1. The "Modular Team" (SpeechBrain System)

Think of this as a relay race team where every runner has a specific job.

  • Runner 1 (VAD): First, a specialist listens to the audio and marks exactly where people are speaking and where there is silence. This is called "Voice Activity Detection."
  • Runner 2 (The Ear): Next, a smart system (ECAPA-TDNN) listens to those speech segments and creates a unique "voice fingerprint" for each speaker.
  • Runner 3 (The Organizer): Finally, a clustering algorithm looks at all the fingerprints and groups them. "Oh, this fingerprint looks like the first person, and this one looks like the second."

The Problem: If Runner 1 (the silence detector) makes a mistake, the whole team fails. The team found that if they used a perfect silence detector, this system was great. But if the detector was just "okay," the whole team stumbled.

2. The "All-in-One Super-Brain" (Diarizen System)

This is like a single, highly trained detective who does everything at once.

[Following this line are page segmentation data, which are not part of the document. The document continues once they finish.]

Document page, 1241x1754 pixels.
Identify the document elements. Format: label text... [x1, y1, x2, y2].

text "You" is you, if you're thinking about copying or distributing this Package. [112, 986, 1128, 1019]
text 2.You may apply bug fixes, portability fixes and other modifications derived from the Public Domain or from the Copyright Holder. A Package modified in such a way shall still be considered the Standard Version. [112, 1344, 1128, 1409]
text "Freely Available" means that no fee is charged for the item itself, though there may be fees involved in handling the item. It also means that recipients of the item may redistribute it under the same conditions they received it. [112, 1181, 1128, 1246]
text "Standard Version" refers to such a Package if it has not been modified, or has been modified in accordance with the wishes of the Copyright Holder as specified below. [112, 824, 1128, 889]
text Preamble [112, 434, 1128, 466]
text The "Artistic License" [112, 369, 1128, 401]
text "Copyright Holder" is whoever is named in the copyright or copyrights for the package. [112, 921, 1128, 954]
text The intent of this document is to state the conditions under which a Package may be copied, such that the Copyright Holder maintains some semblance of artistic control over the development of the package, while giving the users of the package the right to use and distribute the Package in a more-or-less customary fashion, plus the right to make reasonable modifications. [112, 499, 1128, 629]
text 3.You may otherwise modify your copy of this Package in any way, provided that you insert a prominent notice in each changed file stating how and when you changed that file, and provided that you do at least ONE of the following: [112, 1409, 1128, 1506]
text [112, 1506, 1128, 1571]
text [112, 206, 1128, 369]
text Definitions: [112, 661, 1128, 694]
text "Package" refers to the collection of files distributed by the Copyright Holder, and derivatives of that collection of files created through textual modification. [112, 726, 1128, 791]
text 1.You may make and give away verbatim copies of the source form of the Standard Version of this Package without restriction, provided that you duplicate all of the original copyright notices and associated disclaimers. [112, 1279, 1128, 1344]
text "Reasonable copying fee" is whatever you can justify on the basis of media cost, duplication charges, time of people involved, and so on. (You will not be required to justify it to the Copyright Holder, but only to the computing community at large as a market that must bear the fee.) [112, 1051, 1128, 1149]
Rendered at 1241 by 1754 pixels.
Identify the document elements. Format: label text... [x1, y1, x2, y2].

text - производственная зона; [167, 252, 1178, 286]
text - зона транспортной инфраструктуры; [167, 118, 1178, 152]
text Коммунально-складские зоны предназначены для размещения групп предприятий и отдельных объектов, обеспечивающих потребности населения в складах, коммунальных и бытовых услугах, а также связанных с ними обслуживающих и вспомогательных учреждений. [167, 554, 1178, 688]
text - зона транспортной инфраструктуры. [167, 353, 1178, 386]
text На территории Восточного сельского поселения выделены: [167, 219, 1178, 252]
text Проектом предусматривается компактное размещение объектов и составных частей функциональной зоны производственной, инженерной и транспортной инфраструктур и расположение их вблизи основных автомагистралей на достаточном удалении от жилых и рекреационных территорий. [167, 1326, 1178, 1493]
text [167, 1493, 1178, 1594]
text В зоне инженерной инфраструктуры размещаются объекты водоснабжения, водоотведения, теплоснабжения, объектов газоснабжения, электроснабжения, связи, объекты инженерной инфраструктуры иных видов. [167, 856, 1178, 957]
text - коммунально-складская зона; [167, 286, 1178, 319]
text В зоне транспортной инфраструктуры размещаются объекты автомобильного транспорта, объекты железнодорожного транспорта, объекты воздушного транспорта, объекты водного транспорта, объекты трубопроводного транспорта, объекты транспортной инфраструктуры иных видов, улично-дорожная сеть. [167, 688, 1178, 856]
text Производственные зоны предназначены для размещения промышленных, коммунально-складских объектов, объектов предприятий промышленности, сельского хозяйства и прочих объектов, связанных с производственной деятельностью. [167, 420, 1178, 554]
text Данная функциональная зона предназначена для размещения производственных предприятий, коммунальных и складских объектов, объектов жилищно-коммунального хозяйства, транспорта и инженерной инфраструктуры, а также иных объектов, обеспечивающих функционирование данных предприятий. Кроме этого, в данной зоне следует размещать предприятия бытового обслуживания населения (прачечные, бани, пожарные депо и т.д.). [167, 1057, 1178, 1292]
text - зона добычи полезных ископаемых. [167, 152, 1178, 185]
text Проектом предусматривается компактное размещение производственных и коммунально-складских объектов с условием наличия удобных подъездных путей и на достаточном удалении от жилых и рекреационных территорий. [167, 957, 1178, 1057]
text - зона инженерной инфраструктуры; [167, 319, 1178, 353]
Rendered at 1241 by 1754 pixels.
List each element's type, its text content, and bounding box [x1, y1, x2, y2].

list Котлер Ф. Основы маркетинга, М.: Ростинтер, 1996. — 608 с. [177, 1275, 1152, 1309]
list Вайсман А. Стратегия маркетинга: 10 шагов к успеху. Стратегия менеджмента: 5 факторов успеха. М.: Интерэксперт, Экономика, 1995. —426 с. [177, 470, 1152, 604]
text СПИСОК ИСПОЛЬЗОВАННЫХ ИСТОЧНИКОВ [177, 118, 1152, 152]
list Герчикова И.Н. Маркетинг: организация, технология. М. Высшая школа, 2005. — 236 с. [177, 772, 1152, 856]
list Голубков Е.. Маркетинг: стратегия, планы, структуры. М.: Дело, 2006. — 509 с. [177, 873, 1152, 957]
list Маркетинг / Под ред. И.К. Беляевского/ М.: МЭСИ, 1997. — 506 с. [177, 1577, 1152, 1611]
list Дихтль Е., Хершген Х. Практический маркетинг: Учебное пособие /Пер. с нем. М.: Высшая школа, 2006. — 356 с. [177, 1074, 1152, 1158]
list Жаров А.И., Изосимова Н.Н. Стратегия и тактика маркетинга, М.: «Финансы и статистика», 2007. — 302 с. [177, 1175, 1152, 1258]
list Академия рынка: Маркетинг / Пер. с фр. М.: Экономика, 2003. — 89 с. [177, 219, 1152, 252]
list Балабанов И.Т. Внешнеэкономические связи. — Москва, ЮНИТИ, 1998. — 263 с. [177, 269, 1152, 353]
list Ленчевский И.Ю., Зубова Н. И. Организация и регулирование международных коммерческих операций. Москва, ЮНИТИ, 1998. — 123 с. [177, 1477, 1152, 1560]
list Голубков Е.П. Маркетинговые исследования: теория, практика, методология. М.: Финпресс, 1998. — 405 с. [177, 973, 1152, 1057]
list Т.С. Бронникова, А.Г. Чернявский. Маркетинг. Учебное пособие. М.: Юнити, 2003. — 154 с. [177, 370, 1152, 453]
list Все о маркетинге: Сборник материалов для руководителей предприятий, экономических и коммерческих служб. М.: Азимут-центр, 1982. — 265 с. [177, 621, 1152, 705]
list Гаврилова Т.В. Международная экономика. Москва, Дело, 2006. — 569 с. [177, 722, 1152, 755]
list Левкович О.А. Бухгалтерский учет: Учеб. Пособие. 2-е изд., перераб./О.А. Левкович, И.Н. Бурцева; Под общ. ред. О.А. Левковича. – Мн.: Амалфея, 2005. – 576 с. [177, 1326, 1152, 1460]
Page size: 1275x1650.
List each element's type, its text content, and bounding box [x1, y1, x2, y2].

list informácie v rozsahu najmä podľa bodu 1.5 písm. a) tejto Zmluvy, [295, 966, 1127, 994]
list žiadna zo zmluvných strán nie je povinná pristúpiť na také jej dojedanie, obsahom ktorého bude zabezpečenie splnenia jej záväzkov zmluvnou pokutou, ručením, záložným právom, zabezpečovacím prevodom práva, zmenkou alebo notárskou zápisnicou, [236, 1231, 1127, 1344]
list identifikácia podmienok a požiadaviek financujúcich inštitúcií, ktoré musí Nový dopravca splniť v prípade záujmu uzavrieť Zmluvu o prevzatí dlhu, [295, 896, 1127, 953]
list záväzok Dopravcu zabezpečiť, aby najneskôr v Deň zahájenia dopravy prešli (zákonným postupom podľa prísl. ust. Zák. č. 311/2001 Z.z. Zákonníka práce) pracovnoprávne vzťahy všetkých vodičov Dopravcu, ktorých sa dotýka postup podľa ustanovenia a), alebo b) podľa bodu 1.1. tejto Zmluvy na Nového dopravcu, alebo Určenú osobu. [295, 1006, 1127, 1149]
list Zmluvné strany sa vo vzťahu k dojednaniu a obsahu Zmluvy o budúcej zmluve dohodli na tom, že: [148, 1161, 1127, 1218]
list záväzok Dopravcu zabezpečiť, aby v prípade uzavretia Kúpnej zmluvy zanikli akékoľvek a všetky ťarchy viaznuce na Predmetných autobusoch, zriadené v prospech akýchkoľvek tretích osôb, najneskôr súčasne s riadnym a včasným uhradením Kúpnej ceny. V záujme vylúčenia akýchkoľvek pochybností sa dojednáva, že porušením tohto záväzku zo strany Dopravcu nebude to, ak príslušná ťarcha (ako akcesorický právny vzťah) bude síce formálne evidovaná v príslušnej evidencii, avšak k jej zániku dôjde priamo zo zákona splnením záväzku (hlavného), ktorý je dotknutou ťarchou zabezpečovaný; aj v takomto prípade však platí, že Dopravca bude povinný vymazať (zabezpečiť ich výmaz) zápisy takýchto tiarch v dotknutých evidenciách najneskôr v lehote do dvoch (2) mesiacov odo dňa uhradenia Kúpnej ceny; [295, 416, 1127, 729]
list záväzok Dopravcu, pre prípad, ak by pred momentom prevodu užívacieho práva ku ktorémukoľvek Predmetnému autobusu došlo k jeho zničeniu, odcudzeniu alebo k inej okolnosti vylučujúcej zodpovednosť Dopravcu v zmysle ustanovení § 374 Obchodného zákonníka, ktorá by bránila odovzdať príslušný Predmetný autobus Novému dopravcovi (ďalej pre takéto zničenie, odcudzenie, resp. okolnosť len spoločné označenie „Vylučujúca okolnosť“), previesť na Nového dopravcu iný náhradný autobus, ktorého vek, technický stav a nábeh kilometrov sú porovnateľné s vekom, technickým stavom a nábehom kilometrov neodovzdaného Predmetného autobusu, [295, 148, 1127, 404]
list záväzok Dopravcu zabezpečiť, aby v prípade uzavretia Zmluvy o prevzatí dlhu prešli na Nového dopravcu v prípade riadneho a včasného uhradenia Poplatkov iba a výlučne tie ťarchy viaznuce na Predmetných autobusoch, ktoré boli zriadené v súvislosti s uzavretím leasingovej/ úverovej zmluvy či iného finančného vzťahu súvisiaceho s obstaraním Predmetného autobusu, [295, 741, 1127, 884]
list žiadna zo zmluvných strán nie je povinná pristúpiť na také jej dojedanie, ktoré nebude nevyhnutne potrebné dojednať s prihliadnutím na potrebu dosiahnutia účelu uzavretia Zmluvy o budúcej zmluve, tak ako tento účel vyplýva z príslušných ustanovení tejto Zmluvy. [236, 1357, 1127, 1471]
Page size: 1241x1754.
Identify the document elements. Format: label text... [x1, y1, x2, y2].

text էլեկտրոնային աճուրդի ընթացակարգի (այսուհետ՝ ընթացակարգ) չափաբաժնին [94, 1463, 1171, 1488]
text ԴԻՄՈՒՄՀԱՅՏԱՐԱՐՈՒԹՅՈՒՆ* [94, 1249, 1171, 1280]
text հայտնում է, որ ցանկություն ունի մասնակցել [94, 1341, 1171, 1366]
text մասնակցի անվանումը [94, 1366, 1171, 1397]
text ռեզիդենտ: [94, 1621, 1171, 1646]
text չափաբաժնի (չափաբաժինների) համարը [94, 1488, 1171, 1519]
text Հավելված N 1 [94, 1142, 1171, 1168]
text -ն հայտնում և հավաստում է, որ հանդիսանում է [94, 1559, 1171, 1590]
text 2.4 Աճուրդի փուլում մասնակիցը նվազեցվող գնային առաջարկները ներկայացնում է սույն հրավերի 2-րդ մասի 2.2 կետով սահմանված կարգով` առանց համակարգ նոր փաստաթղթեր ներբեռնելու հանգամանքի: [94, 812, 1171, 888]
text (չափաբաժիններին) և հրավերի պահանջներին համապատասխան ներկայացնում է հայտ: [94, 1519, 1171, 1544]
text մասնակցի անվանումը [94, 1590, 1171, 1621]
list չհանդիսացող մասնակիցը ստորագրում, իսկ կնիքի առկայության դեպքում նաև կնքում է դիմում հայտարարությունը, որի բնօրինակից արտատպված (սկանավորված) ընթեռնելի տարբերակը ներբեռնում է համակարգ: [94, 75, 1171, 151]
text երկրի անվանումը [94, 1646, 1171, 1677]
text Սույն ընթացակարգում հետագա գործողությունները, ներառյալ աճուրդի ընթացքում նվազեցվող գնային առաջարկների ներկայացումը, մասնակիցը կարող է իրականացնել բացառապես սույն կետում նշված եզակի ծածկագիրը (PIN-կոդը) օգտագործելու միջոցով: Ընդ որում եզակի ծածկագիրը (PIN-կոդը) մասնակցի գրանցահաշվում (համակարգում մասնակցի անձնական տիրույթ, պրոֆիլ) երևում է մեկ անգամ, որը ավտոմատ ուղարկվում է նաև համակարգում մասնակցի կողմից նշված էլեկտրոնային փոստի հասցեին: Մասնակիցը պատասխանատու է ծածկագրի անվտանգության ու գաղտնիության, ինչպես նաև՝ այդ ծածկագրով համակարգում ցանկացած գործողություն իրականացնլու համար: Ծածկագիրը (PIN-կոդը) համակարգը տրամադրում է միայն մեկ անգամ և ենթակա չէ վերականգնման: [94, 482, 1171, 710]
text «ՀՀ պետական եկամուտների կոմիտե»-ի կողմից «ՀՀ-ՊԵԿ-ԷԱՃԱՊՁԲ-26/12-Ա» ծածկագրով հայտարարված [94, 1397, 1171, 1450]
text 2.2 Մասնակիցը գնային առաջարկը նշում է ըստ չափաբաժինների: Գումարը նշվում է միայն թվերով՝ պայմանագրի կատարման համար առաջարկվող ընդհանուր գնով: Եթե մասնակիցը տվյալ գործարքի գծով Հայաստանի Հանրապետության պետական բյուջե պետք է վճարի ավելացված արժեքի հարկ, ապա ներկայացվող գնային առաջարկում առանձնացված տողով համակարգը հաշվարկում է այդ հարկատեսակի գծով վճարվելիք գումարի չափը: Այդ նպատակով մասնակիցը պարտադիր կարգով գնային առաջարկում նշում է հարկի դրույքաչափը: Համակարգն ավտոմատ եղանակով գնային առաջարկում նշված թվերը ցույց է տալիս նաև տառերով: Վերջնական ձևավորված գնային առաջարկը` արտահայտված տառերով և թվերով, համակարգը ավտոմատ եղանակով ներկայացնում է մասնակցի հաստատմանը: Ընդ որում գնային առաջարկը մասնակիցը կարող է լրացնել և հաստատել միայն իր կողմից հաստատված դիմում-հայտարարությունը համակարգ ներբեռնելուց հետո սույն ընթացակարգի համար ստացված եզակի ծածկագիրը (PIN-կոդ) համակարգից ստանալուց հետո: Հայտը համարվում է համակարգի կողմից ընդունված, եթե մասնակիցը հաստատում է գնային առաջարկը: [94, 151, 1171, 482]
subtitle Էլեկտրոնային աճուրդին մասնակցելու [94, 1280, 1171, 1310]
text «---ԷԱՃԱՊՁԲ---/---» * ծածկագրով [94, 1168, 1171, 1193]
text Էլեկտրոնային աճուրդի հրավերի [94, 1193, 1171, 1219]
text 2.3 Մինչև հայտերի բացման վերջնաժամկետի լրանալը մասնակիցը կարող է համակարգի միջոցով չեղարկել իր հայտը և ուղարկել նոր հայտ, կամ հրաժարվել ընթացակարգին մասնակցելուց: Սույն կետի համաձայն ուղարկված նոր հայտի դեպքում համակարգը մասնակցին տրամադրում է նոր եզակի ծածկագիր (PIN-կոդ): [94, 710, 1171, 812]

  • Instead of passing the baton, this system looks at the audio in small chunks (like 8 to 16 seconds).
  • It uses a massive, pre-trained AI brain (WavLM) to understand the sound, figure out who is speaking, and handle the noise all in one go.
  • It then uses a "backend" to organize the final list of who spoke when.

The Result: This "Super-Brain" was much stronger. It made fewer mistakes than the relay team, even when the audio was messy.

The Secret Sauce: Smoothing the Edges

Even the best detective can get jittery. Sometimes the system might think a speaker stopped talking for a split second when they actually didn't, or it might get confused by a cough.

The team discovered a simple trick to fix this: The "Longer Look" Filter.
Imagine you are watching a movie and someone sneezes. You don't think the movie ended; you know it's just a tiny blip.

  • The default system looked at a tiny window of time (11 frames) to decide if a speaker was still talking.
  • The team realized that if they looked at a longer window (29 frames), the system could "see" past the tiny glitches and coughs. It smoothed out the conversation, realizing, "Ah, they didn't stop talking; they just paused for a second."

This simple change made their system significantly better.

The Competition Results

  • The Goal: Reduce the "Diarization Error Rate" (DER). Think of this as the number of mistakes the system makes per 100 seconds of conversation. Lower is better.
  • The Winner: The "Super-Brain" (Diarizen) with the "Longer Look" filter was the team's best entry.
    • It reduced errors by about 39% compared to their first attempt (the relay team).
    • On the final test, they got a score of 9.21% error.
  • The Ranking: Out of 11 teams, TCG CREST came in 5th place.

What Did They Learn? (The Takeaway)

  1. The Silence Detector Matters: If you can't tell when people are talking, you can't tell who is talking. The "Modular Team" failed mostly because the silence detector wasn't perfect.
  2. One Big Brain vs. Many Small Ones: The "All-in-One" system (Diarizen) was much more robust against noise and overlapping voices than the step-by-step system.
  3. Patience Pays Off: Looking at a longer stretch of time (the 29-frame window) helped the system ignore tiny distractions and focus on the main conversation.

What's Next?

The team realized that while their "Super-Brain" is great, it still struggles with a few specific types of recordings. They suggest that in the future, they might try:

  • Teaching the system using the practice data (fine-tuning) to make it even smarter.
  • Combining the two teams: Maybe the "Modular Team" is better at some things and the "Super-Brain" is better at others. If they could combine their strengths, they might get the perfect score.

In short: The team built a smart system that listens to noisy rural clinic conversations. By using a powerful AI detective and teaching it to look at the "big picture" rather than getting distracted by tiny noises, they managed to figure out who said what better than most other teams in the competition.